AlgSList is, as mentioned, a list of subroutines. Specifically, it's a list of the subroutines constructing the palindromes for each of the "short" or "small" (take your pick, either of them works as an expansion of "S") input possibilities. It's a separate file because some of the higher-order ones need to refer back to their lower-order siblings. In the proof you can recognize these as the places where it says (for some palindromic template in place of $x$) "Then $n - x$ is the sum of two palindromes".
Calling one of these subroutines from another in these places is a no-brainer - but it has some implications for how I can return results with less than the full three palindromes. Just omitting the unneeded ones is a cardinal sin, of course (it doesn't give any way to tell at what stack level the non-palindrome items start). The actually viable options are a list or meta to bundle them up, or placeholder items for the unneeded ones. I found it to be more efficient if I use the latter option, with the appropriate representation of a zero as the placeholder. The otherwise unremarkable subroutine AlgS1 for 1-digit numbers showcases this: convert the meta on the stack (consisting of the digit and BINT1 as the digit count) into a list, and pad it with two lists containing one BINT0 each. Early on I determined that I wanted a valid digit in the placeholder, not just an empty list. That was before I switched the user-facing output format from digit lists to ZINTs, so an empty list would have been a user-visible inconsistency: AlgS1 (and some others) can produce a list containing a single BINT0 as one of their primary outputs too, alongside placeholders. The later switch to ZINT output format can hide this inconsistency, but I left this small optimization potential behind in case there's a need to hand the digit-list format back to the user again. Utilizing this potential would also have ripple effects throughout the higher-order "short" / "small" subroutines (because they usually pick apart the result of the call to lower-order ones to check for a third palindrome instead of checking all the conditions beforehand; I'll get back to that below), so it's a fairly invasive change with questionable benefits.

### Using the information:
1 - In the passage about the AlgSList subroutines, what does the author use as the placeholder for unneeded palindromes?
2 - Extend the passage about the AlgSList subroutines, starting after its final sentence and keeping its voice.

### Excerpted data:
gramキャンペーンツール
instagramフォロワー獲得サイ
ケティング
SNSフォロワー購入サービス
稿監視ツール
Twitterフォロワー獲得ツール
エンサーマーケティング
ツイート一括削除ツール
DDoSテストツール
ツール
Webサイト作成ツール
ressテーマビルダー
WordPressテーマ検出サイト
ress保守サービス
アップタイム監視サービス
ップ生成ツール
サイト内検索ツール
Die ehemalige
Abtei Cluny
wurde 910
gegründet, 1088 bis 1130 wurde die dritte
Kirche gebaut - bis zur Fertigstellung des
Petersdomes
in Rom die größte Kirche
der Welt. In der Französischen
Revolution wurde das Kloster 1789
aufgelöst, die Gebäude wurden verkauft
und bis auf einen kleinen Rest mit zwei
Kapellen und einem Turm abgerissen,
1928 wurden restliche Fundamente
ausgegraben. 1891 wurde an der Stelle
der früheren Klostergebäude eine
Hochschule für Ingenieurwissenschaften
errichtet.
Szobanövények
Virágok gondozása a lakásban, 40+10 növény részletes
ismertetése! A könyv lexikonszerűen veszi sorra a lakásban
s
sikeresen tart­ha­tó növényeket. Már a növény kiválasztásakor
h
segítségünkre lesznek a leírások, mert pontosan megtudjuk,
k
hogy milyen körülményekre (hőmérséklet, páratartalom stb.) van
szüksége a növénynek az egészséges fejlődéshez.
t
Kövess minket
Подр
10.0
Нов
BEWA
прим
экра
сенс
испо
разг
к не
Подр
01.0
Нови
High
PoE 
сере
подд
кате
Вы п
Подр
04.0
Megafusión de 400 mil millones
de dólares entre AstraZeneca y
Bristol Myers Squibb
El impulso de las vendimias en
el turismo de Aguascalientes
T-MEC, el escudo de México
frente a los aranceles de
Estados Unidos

### Numbered responses:
1 - An appropriate representation of a zero, such as a list containing one BINT0.

2 -
Code:

LABEL AlgSList.s

{

  INCLUDE AlgS1

  INCLUDE AlgS2

  INCLUDE AlgS3

  INCLUDE AlgS4

  INCLUDE AlgS5

  INCLUDE AlgS6

}

@

Code:

LABEL AlgS1.s

::

  P{}N

  BINT0 ONE{}N DUP

;

@

The 2-digit subroutine is less trivial, but still manageable. The proof lists three distinct cases; technically there should be a fourth to handle input $10$, but apparently the authors consider that piece of the puzzle so trivial it doesn't need to be mentioned at all (much like the whole 1-digit subroutine, actually). I'm lumping that case with the other instances of $(\delta+1)\delta$ initially. Those are handled in the nested secondary spanning multiple lines of source; the case $10$ gets some extra handling at the end of that secondary, after the caseDROP causes the other instances to drop out. That special handling kicks out the { BINT0 BINT0 } palindrome from level 3 and appends a placeholder instead; this is done to avoid the non-canonical representation of a 0 (again, in case the lists are handed to the user), and also to keep the palindromes sorted by magnitude. That's not only a more pretty result for the user, but it also simplifies processing the results in the higher-order subroutines (especially with a placeholder as 0-valued palindrome ending up in level 1 if it exists).
The remaining two cases share much of their code, but $\delta_1>\delta_0+1$ needs some massaging to get the values in line with the other case's expectations. Comparing the cases in the proof will easily reveal that the compensation needs to replace $\delta_1$ with $\delta_1-1$ and $\delta_0$ with $g+\delta_0$, so that's what the other nested secondary does. (Remember that the base we operate in, which the proof calls $g$, is stored in LAM1.) Sharing code between similar cases with an IT or ITE to take care of the differences will be a common sight in the other subroutines, better get used to it now; we'll also see some more messy instances of code sharing, including some runstream and return stack manipulation.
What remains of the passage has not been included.